Chuck looked at Beezie, and Beezie looked at Chuck.
“Grandma, Beezie and I huff and puff and you blow no stronger than a whisper and it all blows away.”
“Maybe you blow too hard. And when you ask the time, you mustn’t fear the answer.”
Chuck looked at the bare green stem in his grandmother’s fingers. “I blew four times, and it isn’t nearly four yet. What time does your dandelion tell, Grandma?”
The spring sun went briefly behind a small cloud, veiling the old woman’s eyes. “It tells me of time past, when the valley was a lake, your pa says, and a different people roamed the land. Do you remember the arrowhead you found when we were digging to plant tulip bulbs?” Deftly she changed the subject.
“Beezie and I’ve found lots of arrowheads. I always carry one. It’s better’n a knife.” He pulled the flat chipped triangle from his jeans pocket.
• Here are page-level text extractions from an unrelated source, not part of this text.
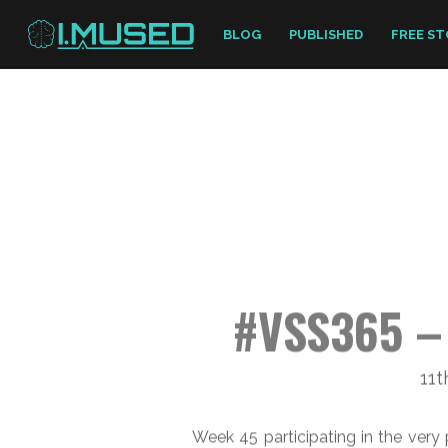
BLOG
PUBLISHED
FREE ST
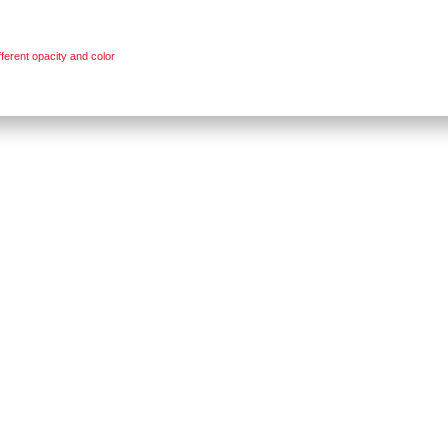
ferent opacity and color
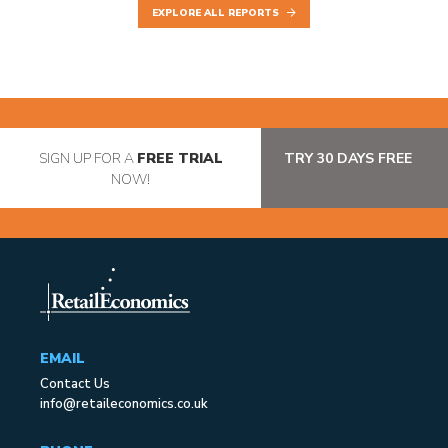
EXPLORE ALL REPORTS
SIGN UP FOR A
FREE TRIAL
TRY 30 DAYS FREE
NOW!
EMAIL
Contact Us
info@retaileconomics.co.uk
Beezie wore jeans, too, thin where her sharp knees were starting to push through the cloth. Her blue-and-white-checked shirt was just beginning to stretch tightly across her chest. She dug into her pockets like her brother, pulling out an old Scout knife and a bent spoon. “Grandma, blowing the dandelion clocks—that’s just superstition, isn’t it?”
“And what else would it be? Better ways there are of telling the time, like the set of the sun in the sky and the shadows of the trees. I make it out to be nigh three in the afternoon, and near time to go home for a cup of tea.”
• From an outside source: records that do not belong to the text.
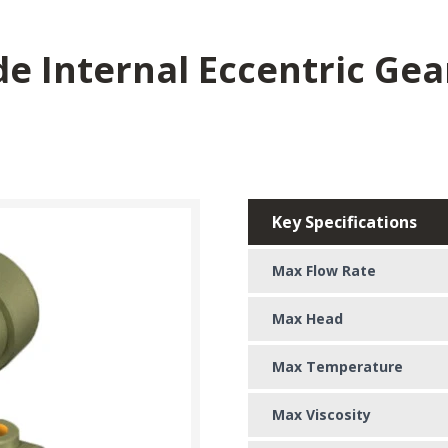
de Internal Eccentric Ge
Key Specifications
Max Flow Rate
Max Head
Max Temperature
Max Viscosity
Beezie lay back on the warm ledge of rock, the same kind of rock from which the arrowhead had been chipped. “And Ma and Pa’ll have tea with us because it’s Sunday,
and the store’s closed, and nobody in it but Pansy. Grandma, I think she’s going to have kittens again.”
“Are you after being surprised? What else has Pansy to do except frighten the field mice away.”
Despite the mention of tea, Chuck too lay back, putting his head in his grandmother’s lap so she could ruffle his hair. Around them the spring breeze was gentle; the leaves whispered together; and in the distance a phoebe called wistfully. The roaring of a truck on the distant highway was a jarring note.
The grandmother said, “When we leave the village and cross the brook it’s almost as though we crossed out of time, too. And then there comes the sound of the present”—she gestured toward the invisible highway—“to remind us.”
“What of, Grandma?” Beezie asked.
The old woman looked into an unseen distance. “The world of trucks isn’t as real to me as the world on the other side of time.”
“Which side?” Chuck asked.
“Either side, though at the present I know more about the past than the future.”
Beezie’s eyes lit up. “You mean like in the stories you tell us?”
The grandmother nodded, her eyes still distant.
“Tell us one of the stories, Grandma. Tell us how Queen Branwen was taken from Britain by an Irish king.”
The old woman’s focus returned to the children. “I may have been born in Ireland, but we never forgot we came from Branwen of Britain.”
“And I’m named after her.”
“That you are, wee Beezie, and after me, for I’m Branwen, too.”
“And Zillah? I’m Branwen Zillah Maddox.” Beezie and Chuck knew the stories of their names backwards and forwards but never lost pleasure in hearing them.
Meg opened her eyes in amazement.
Branwen Zillah Maddox. B.Z. Beezie.
Mrs. O’Keefe.
That golden child was Mrs. O’Keefe.
And Chuck was her brother.
* * *
“Zillah comes from your Maddox forebears,” the grandmother told the children, “and a proud name it is, too. She was an Indian princess, according to your pa, from the tribe which used to dwell right here where we be now, though the Indians are long gone.”